A lot is expected of your rear derailleur. You want it to be a precise, instantshifting piece of kit even under pressure in a dirty environment. You need to be able to rely on it in all conditions and that’s why it pays to nurture your poor toiling derailleur.

One of the most common problems to be routinely ignored is the alignment of the rear derailleur hanger (the part on the frame that the derailleur bolts onto). The gears are designed to work when the two jockey wheels hang vertically underneath the sprockets. This vertical alignment is the first casualty of a crash, but it’s often overlooked – you get up and brush yourself off, look at your bike and, if everything looks okay, you ride away. Bad things can happen next. If you’ve crashed and bent your derailleur inwards, the gears may still work, but everything has shipped inboard a little.

Next time you stamp uphill in a low gear, you click the lever to find a bigger sprocket, but instead you dump the chain off the inside of the rear cassette, stuffing it into the back wheel just as you haul on the pedals. Likely results include falling off and hurting yourself – and expensive damage to your back wheel.

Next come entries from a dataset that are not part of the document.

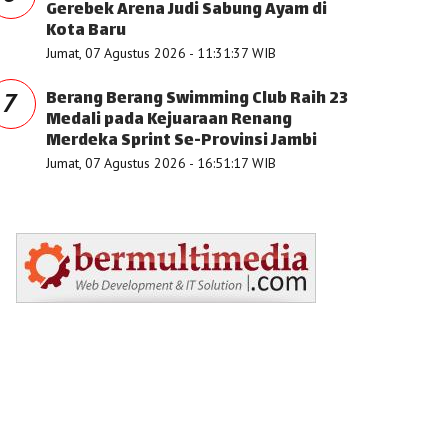
Gerebek Arena Judi Sabung Ayam di
Kota Baru
Jumat, 07 Agustus 2026 - 11:31:37 WIB
Berang Berang Swimming Club Raih 23
7
Medali pada Kejuaraan Renang
Merdeka Sprint Se-Provinsi Jambi
Jumat, 07 Agustus 2026 - 16:51:17 WIB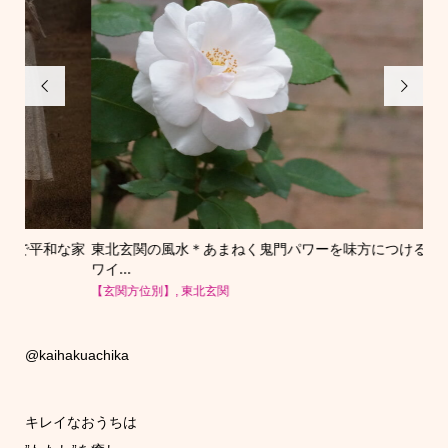


な家
東北玄関の風水＊あまねく鬼門パワーを味方につける清楚なホ
キ
ワイ...
取組.
【玄関方位別】
,
東北玄関
Ho
@kaihakuachika
キレイなおうちは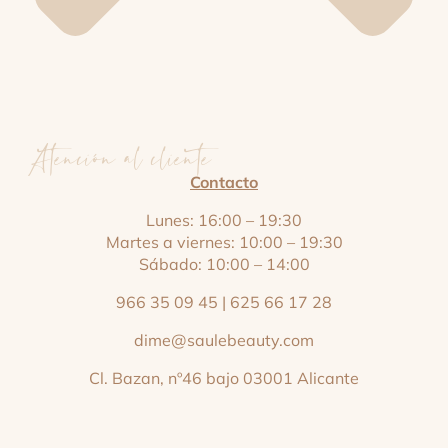
Atención al cliente
Contacto
Lunes: 16:00 – 19:30
Martes a viernes: 10:00 – 19:30
Sábado: 10:00 – 14:00
966 35 09 45
|
625 66 17 28
dime@saulebeauty.com
Cl. Bazan, nº46 bajo 03001 Alicante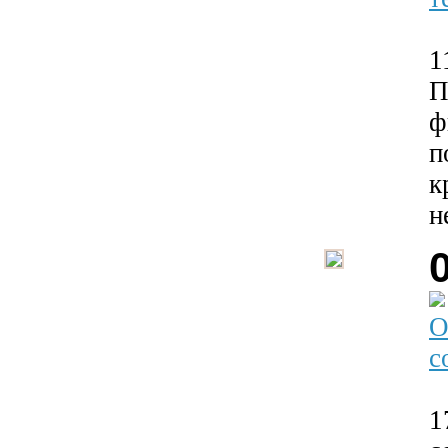
1
П
ф
п
к
н
О
с
1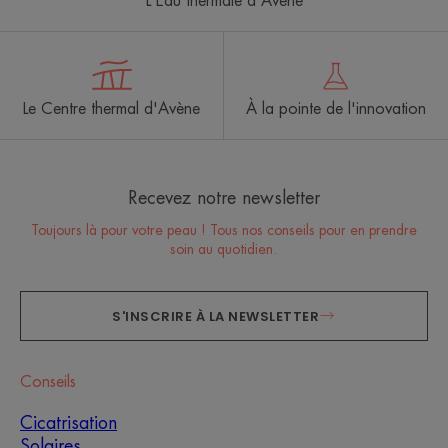
L'Eau thermale d'Avène
Le Centre thermal d'Avène
À la pointe de l'innovation
Recevez notre newsletter
Toujours là pour votre peau ! Tous nos conseils pour en prendre
soin au quotidien.
S'INSCRIRE À LA NEWSLETTER
Conseils
Cicatrisation
Solaires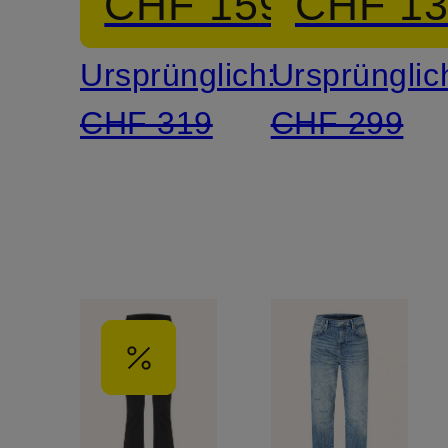
CHF 159
CHF 1
LAUREN
Ursprünglich:
Ursprünglic
CHF 319
CHF 299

On a less drastic level, the shifting works best when the sprockets are aligned with the jockey wheels. The chain isn’t being twisted as it runs off the sprocket; and the jockey wheels move in the direction they were designed to, rather than being forced up into the sprockets as they move across the cassette, which is what happens if the hanger is bent.

Hangers need to be flat and vertical to sprockets

Hangers need to be flat and vertical to sprockets

Look at the derailleur from behind. This way, you get the clearest view of whether or not the chain is running in one of the middle gears. The sprocket, chain and jockey wheel should make a vertical line. One of the most common problems is when the hanger is bent so that the bottom jockey wheel hangs nearer the wheel, as in the picture below.

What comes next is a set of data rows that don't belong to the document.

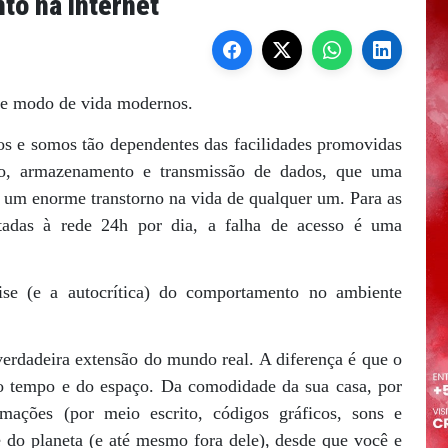
o na internet
o e modo de vida modernos.
dos e somos tão dependentes das facilidades promovidas
to, armazenamento e transmissão de dados, que uma
ar um enorme transtorno na vida de qualquer um. Para as
ctadas à rede 24h por dia, a falha de acesso é uma
lise (e a autocrítica) do comportamento no ambiente
erdadeira extensão do mundo real. A diferença é que o
do tempo e do espaço. Da comodidade da sua casa, por
rmações (por meio escrito, códigos gráficos, sons e
 do planeta (e até mesmo fora dele), desde que você e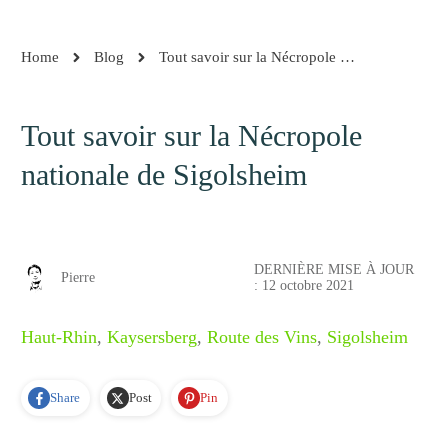
Home
Blog
Tout savoir sur la Nécropole nationale de Sigolsheim
Tout savoir sur la Nécropole
nationale de Sigolsheim
DERNIÈRE MISE À JOUR
Pierre
:
12 octobre 2021
Haut-Rhin
,
Kaysersberg
,
Route des Vins
,
Sigolsheim
Share
Post
Pin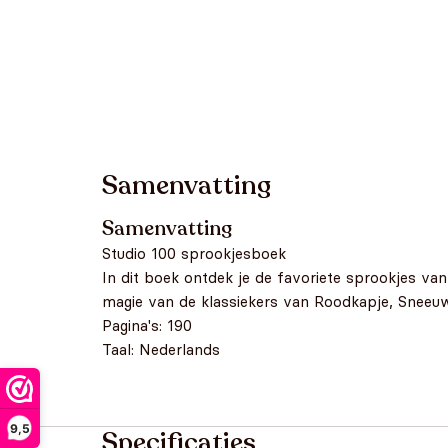
Samenvatting
Samenvatting
Studio 100 sprookjesboek
In dit boek ontdek je de favoriete sprookjes va
magie van de klassiekers van Roodkapje, Sneeuww
Pagina's: 190
Taal: Nederlands
9,5
Specificaties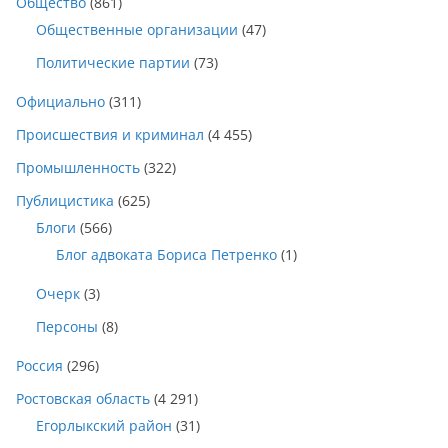
Общество
(861)
Общественные организации
(47)
Политические партии
(73)
Официально
(311)
Происшествия и криминал
(4 455)
Промышленность
(322)
Публицистика
(625)
Блоги
(566)
Блог адвоката Бориса Петренко
(1)
Очерк
(3)
Персоны
(8)
Россия
(296)
Ростовская область
(4 291)
Егорлыкский район
(31)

It’s not unusual for the hanger or the derailleur to be twisted rather than (or as well as!) bent, so that as you look straight at the sprocket, you can see the surface of the jockey wheels instead of just the edge. For precise shifting, the jockeys need to be flat and vertical to the sprockets. Because this is a common problem, all decent aluminium frames feature a replaceable hanger.

There are as many different types of hanger as there are makes of bike, and, even within a make and model, the hanger you need might depend on the year the bike was made. To make sure you get the right one, take the old one to your local bike shop for comparison. They are almost never interchangeable.

If you don’t have a replaceable hanger, the frame will have to be bent back. You can do it yourself if you are careful, but if you are unsure, this is a job I recommend you take to your bike shop. You usually need to have snapped off a couple of hangers before you know how far you can go – an expensive experiment. If the bend is bad, it will be weaker after you have straightened it.

Leave the wheel in the dropout to support the frame. You have two options for bending back the hanger. The first is to clamp a large adjustable spanner onto the hanger – you need about 30cm (12 inches) of leverage to do the job – and to ease the hanger back into place. It is very important to bend in one movement – the last thing you want to do is work the hanger backward and forward to find the perfect place. It will snap off.

The other option, which is trickier but safer, is to screw a rear wheel axle into the thread on the hanger. They are the same size, an M10 thread. We’ve had plenty of success bolting a whole wheel onto the thread, and using it for leverage. It’s easy to see when you’ve got the angle right because the two wheels – your own, and the one bolted into the derailleur hanger – are parallel.

Some rear derailleurs come with a breakaway bolt. This means that the bolt that fixes the derailleur to the frame is designed to be slightly weaker than the hanger and the derailleur. In the event of a crash, instead of your hanger breaking or bending, your derailleur breaks off. Replacement bolts are still available, and are either push-fit or circlipped in, depending on the model.